OAuth is described as: “OAuth is a simple way to publish and interact with protected data. It’s also a safer and more secure way for people to give you access. We’ve kept it simple to save you time.” (http://oauth.net/). What this means is that OAuth is intended as a 3 party protocol in which the User can give access to their data held by a Service Provider to a 3rd Party. It’s a bit of a simplification but in general this is achieved by API requests being signed by both the user and the 3rd party to guarantee that the request has been authorised by both parties. The issue for us is that we want to remove the 3rd party from that process, we want to give users a way to access their own data in a complete private way. If we act as the 3rd party in the OAuth process, it gives us some level of access to a user’s data, access that we don’t want.

There are ways around this but they are less than perfect.
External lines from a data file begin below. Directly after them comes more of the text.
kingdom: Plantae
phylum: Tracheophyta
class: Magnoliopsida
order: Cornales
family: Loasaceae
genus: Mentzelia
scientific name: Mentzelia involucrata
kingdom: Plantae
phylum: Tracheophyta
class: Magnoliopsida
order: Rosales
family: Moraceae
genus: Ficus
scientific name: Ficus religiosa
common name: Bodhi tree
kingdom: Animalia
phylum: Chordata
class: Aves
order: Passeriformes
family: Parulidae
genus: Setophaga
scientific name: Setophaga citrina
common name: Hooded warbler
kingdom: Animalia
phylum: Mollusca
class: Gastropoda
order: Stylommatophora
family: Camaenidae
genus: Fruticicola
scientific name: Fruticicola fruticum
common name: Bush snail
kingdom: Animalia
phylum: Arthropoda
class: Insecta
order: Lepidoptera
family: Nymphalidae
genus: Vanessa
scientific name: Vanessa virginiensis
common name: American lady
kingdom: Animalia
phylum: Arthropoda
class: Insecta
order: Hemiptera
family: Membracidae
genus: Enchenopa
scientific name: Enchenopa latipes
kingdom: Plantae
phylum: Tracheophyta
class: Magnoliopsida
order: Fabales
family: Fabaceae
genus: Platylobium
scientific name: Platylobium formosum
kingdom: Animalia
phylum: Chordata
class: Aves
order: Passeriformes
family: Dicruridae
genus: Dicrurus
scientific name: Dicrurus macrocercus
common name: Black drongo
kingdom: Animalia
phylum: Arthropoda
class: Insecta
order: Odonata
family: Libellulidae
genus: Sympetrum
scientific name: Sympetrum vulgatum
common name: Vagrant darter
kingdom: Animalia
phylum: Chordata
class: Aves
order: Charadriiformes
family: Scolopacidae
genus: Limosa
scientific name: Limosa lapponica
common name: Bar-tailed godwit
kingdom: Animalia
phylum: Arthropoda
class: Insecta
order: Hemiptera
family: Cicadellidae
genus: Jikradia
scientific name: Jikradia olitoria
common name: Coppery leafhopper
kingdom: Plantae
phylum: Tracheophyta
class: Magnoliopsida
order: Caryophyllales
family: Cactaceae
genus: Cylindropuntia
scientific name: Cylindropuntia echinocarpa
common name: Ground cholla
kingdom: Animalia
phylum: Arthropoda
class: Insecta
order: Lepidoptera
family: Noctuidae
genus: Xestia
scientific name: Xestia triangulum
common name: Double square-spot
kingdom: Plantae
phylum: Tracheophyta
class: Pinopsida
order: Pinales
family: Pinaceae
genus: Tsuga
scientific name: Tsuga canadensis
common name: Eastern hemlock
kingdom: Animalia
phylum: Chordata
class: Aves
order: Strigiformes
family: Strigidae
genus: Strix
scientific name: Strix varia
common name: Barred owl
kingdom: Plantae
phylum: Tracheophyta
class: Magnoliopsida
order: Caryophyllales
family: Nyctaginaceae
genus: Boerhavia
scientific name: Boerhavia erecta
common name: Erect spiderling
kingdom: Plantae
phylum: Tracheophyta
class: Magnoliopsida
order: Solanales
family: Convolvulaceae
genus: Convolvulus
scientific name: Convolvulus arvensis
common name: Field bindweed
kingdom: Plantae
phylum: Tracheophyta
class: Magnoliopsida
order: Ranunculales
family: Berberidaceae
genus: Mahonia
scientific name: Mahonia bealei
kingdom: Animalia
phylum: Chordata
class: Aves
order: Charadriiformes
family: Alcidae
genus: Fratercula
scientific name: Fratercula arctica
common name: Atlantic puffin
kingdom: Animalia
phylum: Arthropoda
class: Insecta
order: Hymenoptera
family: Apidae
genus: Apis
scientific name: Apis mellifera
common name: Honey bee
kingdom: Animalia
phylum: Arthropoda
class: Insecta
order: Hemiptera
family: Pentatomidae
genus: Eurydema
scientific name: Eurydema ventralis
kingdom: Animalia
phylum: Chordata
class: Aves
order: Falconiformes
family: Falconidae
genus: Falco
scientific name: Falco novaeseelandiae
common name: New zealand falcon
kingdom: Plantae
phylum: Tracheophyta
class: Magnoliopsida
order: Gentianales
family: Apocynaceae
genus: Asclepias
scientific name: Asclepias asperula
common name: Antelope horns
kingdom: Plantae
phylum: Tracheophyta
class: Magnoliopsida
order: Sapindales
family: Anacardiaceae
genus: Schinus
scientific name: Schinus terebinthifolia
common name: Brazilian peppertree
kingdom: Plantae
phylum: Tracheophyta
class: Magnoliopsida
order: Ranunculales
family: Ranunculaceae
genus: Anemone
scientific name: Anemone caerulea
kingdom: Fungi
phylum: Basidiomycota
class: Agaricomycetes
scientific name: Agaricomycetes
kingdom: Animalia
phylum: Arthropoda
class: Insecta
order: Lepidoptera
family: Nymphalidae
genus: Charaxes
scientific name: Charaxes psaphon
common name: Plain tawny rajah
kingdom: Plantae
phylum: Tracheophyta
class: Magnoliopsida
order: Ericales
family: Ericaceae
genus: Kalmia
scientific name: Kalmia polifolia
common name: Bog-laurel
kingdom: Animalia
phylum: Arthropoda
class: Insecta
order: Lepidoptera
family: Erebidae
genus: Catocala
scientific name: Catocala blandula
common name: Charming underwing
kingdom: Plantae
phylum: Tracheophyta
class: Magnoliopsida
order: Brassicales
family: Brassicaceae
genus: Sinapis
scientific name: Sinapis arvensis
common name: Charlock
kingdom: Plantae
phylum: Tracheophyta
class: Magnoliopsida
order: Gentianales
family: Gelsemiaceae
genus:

One way is to distribute the 3rd party access tokens with an application, this means that the application will just work. The downside is that those access tokens are then open to abuse and will likely be cancelled by the service provider. Another way is to get the user to register their own OAuth application with a service provider, a confusing task for the average user though (some, like the Facebook app registration are confusing enough for developers!). Some providers, like Github and Google, do provide ways of generating API keys quickly and easily but these of course only work with those services.

It’s an annoying problem, and one that I see being asked quite a lot in various developer problems, because it can only really be changed by the service providers modifying their systems.